The laws that the president will use were clearly written with some dire national-security event in mind that would make it impossible for the president to go to Congress with the necessary dispatch. We believe there is a crisis at the border, but obviously nothing of this nature, as witnessed by the years-long attempt by the president to get Congress to fund his border wall, including the latest drawn-out political confrontation and negotiation. The president isn’t acting unilaterally because he can’t go to Congress, but because he has done so and he did not fully get what he wanted.
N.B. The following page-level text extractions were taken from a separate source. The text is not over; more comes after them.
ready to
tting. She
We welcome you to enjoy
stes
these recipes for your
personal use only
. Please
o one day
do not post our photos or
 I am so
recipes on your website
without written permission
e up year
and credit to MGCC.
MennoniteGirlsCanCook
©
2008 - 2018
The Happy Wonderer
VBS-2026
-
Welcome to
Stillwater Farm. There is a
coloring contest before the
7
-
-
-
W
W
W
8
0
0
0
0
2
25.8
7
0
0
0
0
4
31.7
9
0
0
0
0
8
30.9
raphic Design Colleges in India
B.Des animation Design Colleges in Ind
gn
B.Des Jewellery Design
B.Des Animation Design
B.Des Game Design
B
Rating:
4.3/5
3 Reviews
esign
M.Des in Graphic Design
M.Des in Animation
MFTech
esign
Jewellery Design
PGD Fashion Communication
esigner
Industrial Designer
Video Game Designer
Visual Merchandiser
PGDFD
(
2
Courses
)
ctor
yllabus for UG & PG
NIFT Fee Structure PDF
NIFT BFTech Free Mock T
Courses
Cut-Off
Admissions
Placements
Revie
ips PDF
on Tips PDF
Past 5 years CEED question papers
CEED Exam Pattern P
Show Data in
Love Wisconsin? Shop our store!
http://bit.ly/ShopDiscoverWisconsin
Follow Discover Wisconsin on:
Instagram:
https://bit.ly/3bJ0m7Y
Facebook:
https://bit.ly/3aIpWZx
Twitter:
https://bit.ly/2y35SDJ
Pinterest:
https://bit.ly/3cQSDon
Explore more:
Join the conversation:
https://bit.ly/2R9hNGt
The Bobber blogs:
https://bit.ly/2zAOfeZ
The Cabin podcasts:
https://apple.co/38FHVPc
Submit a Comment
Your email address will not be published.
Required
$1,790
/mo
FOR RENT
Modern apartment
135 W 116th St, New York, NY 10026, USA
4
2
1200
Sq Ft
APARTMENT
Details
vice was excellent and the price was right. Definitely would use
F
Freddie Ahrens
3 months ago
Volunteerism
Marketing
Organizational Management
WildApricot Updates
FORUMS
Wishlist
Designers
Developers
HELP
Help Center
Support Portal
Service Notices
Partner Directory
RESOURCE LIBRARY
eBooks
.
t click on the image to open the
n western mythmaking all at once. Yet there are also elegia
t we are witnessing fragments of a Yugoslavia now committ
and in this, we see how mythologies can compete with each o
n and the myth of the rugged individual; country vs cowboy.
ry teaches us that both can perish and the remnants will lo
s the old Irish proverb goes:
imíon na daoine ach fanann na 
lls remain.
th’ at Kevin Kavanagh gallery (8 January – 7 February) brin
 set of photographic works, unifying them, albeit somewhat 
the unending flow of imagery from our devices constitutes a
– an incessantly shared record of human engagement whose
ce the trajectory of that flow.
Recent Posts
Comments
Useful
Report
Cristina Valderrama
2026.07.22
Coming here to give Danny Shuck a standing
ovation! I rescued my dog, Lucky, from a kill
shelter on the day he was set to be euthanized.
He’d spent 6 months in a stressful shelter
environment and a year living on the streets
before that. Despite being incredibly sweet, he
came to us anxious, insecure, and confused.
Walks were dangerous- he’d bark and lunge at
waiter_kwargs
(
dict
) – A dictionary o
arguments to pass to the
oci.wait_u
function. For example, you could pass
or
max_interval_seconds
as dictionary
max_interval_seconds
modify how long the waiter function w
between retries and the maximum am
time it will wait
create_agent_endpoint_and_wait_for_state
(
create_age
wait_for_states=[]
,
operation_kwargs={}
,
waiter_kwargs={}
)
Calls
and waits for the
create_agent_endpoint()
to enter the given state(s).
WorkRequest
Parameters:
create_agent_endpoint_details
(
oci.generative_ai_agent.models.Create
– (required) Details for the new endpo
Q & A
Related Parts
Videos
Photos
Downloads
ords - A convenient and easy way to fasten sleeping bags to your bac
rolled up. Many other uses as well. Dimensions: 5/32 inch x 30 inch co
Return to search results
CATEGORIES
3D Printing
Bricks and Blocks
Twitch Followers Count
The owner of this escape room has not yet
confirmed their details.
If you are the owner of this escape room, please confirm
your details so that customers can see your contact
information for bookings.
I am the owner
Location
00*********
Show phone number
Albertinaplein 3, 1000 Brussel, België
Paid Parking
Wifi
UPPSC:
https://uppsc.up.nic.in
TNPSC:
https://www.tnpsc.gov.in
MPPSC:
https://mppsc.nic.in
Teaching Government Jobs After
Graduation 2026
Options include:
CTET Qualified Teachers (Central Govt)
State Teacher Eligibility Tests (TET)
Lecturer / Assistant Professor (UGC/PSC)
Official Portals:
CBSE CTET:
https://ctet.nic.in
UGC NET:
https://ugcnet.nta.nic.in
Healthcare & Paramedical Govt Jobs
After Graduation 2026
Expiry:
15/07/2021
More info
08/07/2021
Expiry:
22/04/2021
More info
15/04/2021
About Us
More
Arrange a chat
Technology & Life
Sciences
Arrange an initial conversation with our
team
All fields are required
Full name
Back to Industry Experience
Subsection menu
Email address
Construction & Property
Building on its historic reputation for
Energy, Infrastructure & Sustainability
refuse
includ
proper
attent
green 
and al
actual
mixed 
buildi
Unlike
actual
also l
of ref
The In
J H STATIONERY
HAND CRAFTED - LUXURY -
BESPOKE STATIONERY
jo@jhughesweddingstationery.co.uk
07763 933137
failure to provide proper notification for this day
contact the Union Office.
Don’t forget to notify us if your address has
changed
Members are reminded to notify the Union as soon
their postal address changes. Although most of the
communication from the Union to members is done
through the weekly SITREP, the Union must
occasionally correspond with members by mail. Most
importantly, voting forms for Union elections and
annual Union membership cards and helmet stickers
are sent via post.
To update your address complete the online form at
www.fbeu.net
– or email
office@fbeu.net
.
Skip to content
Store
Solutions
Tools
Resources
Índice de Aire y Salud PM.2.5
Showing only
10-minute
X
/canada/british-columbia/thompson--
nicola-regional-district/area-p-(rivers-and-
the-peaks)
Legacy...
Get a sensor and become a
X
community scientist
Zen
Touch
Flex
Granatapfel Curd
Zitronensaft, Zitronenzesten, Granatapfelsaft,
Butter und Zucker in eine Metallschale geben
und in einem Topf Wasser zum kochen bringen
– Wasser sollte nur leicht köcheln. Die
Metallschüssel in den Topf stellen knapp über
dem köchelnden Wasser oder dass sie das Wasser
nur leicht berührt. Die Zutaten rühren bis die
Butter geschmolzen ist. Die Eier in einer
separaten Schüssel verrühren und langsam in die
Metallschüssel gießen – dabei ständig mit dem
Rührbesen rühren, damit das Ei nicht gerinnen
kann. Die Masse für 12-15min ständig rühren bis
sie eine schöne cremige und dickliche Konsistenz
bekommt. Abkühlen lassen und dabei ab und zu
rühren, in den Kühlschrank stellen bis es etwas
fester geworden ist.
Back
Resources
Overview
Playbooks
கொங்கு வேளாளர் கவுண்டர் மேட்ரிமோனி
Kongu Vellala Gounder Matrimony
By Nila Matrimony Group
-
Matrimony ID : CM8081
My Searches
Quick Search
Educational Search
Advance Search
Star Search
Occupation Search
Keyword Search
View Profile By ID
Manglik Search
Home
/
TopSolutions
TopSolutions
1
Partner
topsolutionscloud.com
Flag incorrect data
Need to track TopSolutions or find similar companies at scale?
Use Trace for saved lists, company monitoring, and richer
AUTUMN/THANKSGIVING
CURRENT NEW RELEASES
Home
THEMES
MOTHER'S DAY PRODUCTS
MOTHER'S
There is much angst about the precedent that Trump is creating. We share it, even if it is rich coming from Democrats who didn’t raise any objection to Barack Obama’s “pen and phone” governance. Obama rewrote our immigration laws on his own to impose his unilateral amnesties. At least Trump has colorable statutory authority for his move; Obama had none.

Ultimately, if Congress wants to reassert its prerogatives, it can’t leave statutes on the table that can easily be exploited by the executive, and it must object to executive overreach even when it suits its partisan purposes. Harry Reid didn’t care when Obama went around Congress, and it pains us to say that Mitch McConnell, ordinarily the Senate’s most rigorous institutionalist, is now publicly following Reid’s example.

This is no way to run a railroad, or to preserve what are supposed to be the guardrails around our constitutional structure.